--- DATA TO PROCESS ---

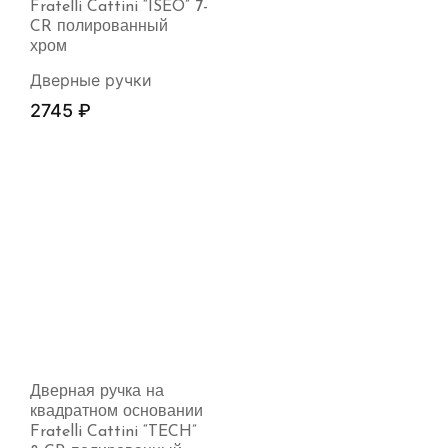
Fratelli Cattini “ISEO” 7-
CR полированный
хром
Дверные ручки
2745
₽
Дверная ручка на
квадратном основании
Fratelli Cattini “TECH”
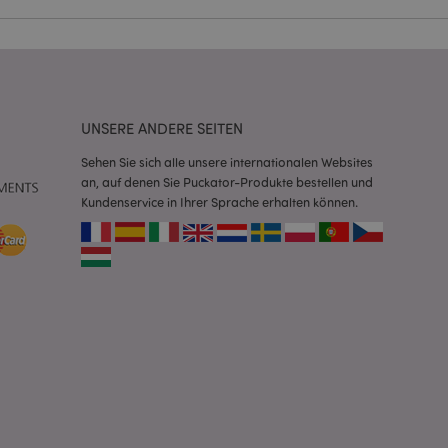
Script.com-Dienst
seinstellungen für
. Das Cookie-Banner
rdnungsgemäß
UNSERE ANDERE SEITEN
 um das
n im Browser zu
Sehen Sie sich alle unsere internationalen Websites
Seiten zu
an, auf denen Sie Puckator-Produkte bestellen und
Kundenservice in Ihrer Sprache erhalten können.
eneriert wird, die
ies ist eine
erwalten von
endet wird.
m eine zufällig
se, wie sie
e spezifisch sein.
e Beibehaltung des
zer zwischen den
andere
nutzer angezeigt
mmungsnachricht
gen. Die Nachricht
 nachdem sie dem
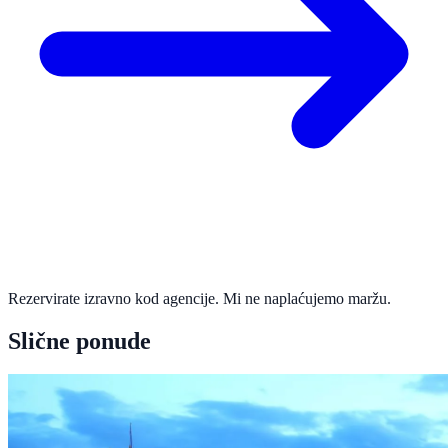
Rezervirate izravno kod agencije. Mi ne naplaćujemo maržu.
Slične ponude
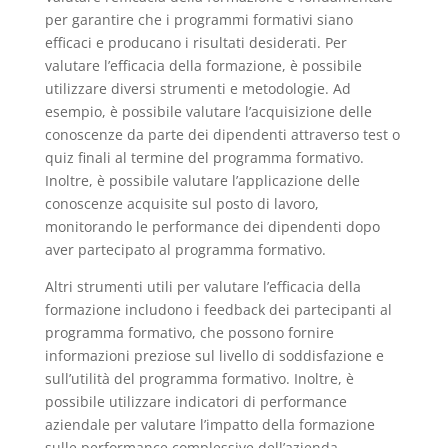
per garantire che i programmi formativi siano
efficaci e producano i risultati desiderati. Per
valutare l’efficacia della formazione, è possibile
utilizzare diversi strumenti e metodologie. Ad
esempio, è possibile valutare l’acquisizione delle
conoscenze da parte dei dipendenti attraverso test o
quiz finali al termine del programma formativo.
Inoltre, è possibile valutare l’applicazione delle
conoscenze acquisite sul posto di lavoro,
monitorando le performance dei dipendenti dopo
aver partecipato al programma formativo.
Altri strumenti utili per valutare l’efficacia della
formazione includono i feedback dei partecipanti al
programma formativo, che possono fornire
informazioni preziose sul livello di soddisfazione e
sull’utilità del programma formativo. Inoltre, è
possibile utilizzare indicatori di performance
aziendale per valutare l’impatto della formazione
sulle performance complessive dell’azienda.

---

#### EXERCISE DETAILS:
Check each line of the records above for "performance", and copy those that have it.

#### EXPECTED OUTPUT:
monitorando le performance dei dipendenti dopo
possibile utilizzare indicatori di performance
sulle performance complessive dell’azienda.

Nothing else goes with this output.